I really want to love audiobooks. I have a whole bunch lined up on Audible, and I’ll have the odd fit of listening to them while exercising or while crocheting, but I find them really hard to stick to. I want to devour my books at a heck of a pace, which I guess is part of it: sure, I can turn up the speed of the narration, but I’m still very aware I could be reading faster myself. Admittedly not at the same time as crocheting or something, but still, the slowness grates on me. The tedious bits in some books just drag out for ages and ages with an audiobook, whereas in a paperback I’d be past them in a twinkling. (And yet I hate using the skip forward function in an audiobook. What if I miss something?!)
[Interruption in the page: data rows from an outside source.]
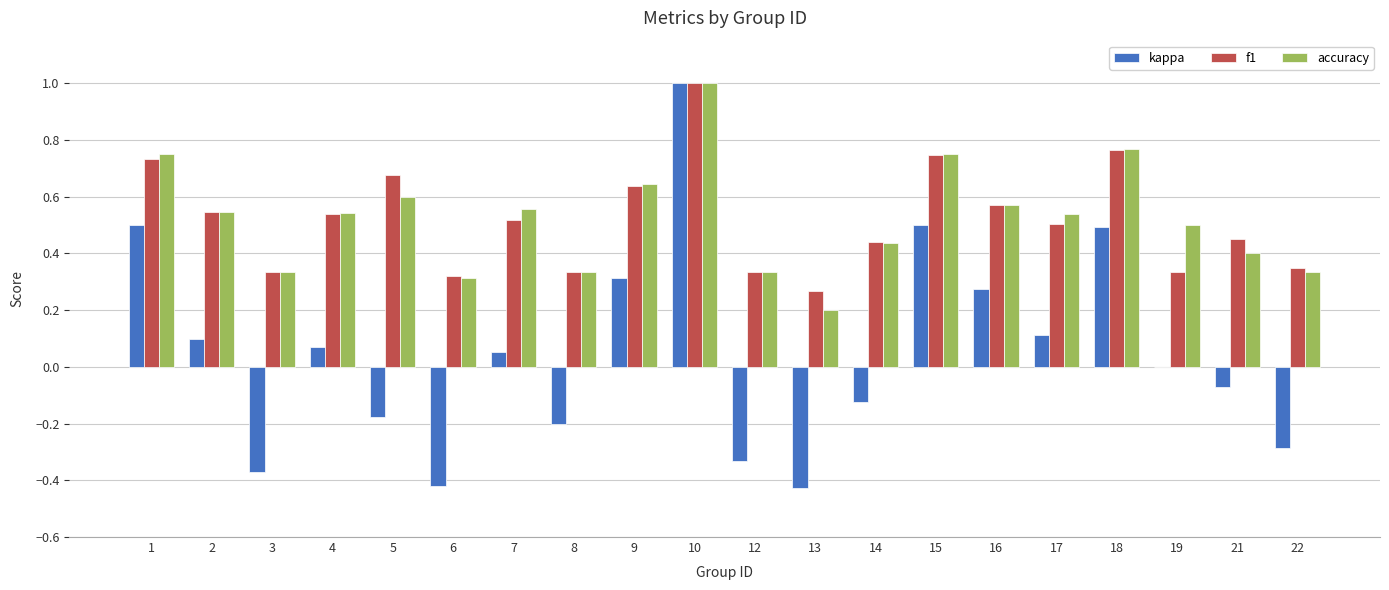

Which category has the highest value in the accuracy series?

10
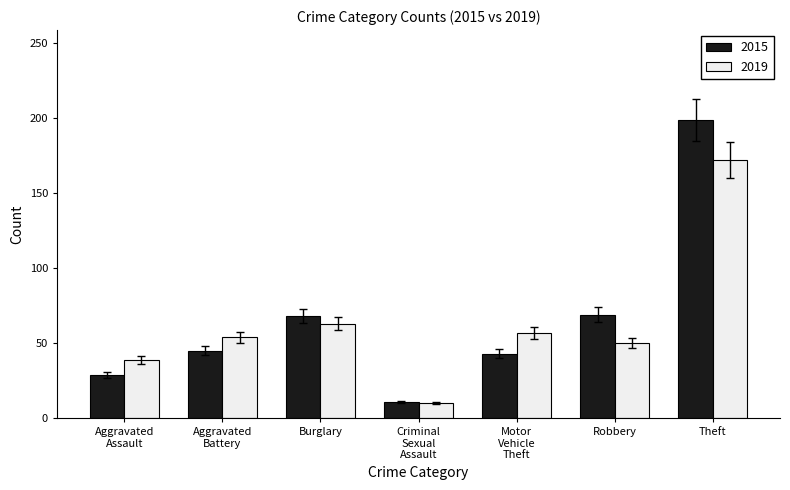

What is the label of the 3rd bar from the right?

Motor
Vehicle
Theft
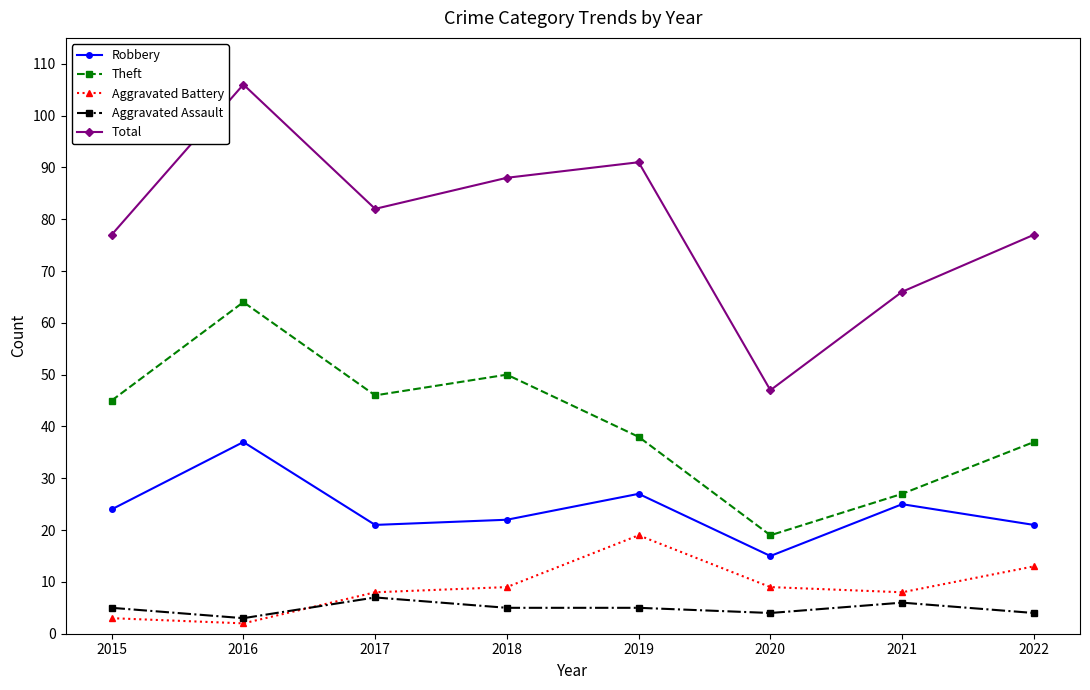

Which series has the largest total across all categories?

Total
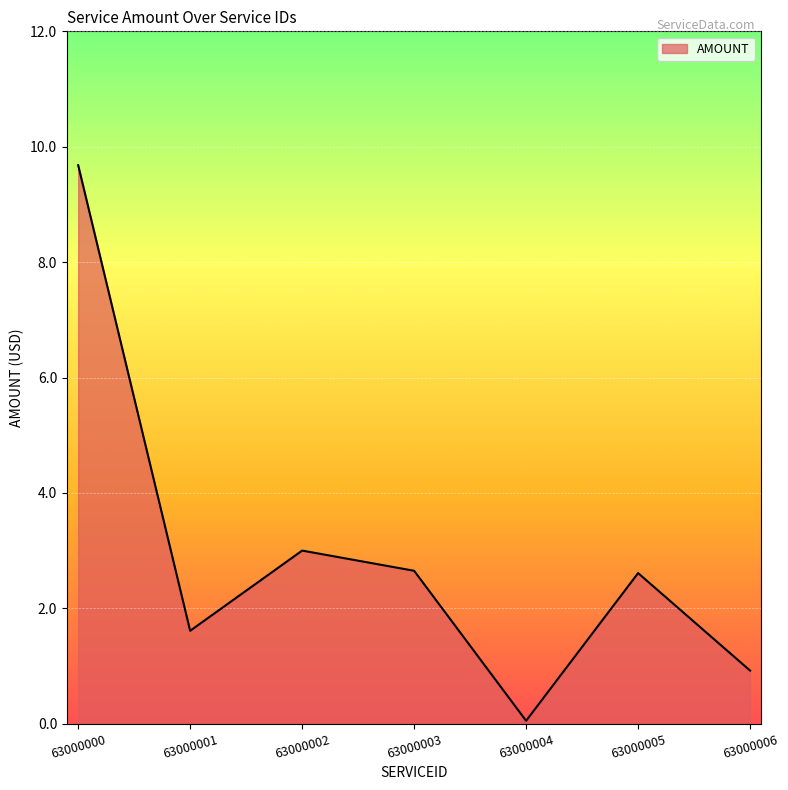

What is the sum of the values at 63000000 and 63000002?

12.7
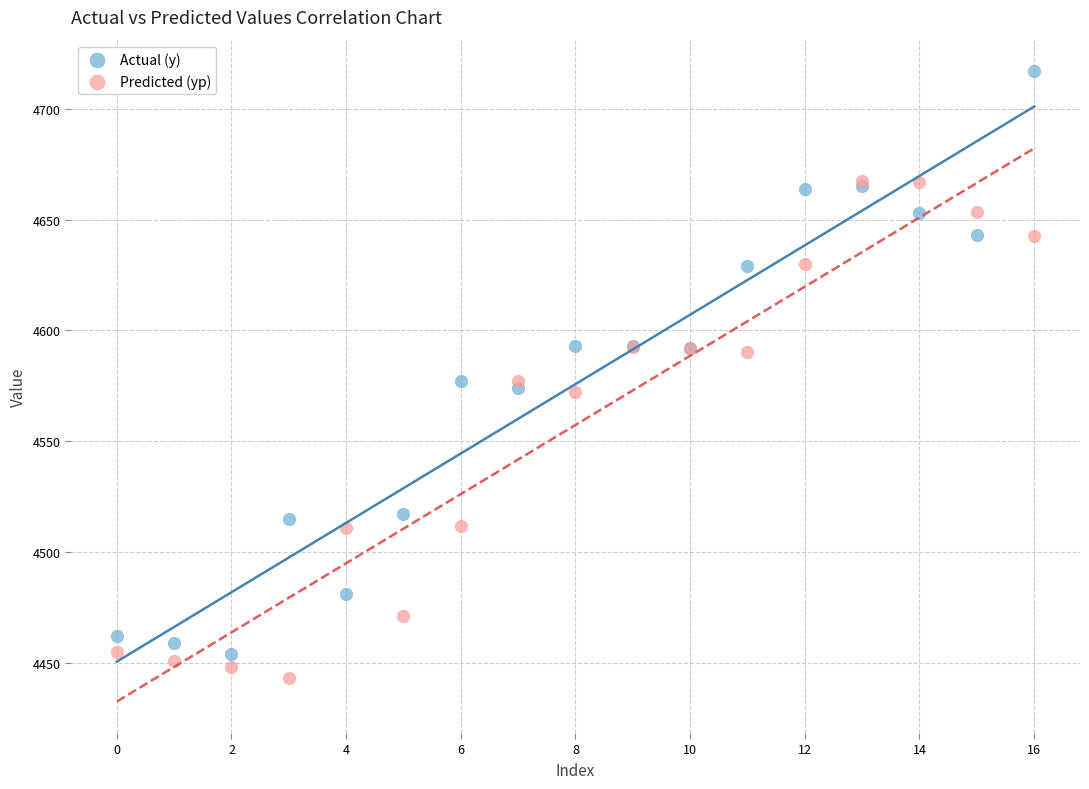

What are all the series names shown in the legend?

Actual (y), Predicted (yp)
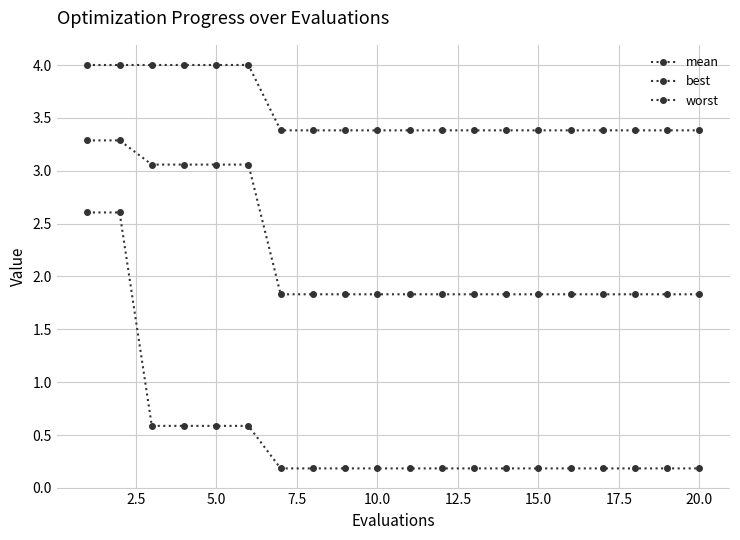

How many distinct data groups are displayed?

3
I think I also find it harder to process the story when I’m hearing it read to me. Adaptations are different: if the BBC adapted every book ever into radioplays, I’d be right there and all over it. I love the BBC radioplays — The Lord of the Rings and the Peter Wimsey books are just wonderful, as far as I’m concerned. Okay, sometimes the voice casting isn’t quite right, but most often it really is — sorry, Andy Serkis, but Gollum for me is Peter Woodthorpe, forever and ever amen. (Likewise, Bill Nighy is the real Sam Gamgee.)
So I think it’s probably partly that books are usually written to be read, not performed. An adaptation cuts the stuff that doesn’t work in audio, which is why I get on well with it — in fact, I might even get on better with an adaptation than with the source text if it cuts out the kind of thing I don’t pay attention to, like tons of visual description.
A good narrator can sometimes make an audiobook worth it for me, but still… for the most part, I remain unconvinced.
So what do you get from audiobooks that makes them viable for you? Or maybe you’re like me, and you can’t get on with them?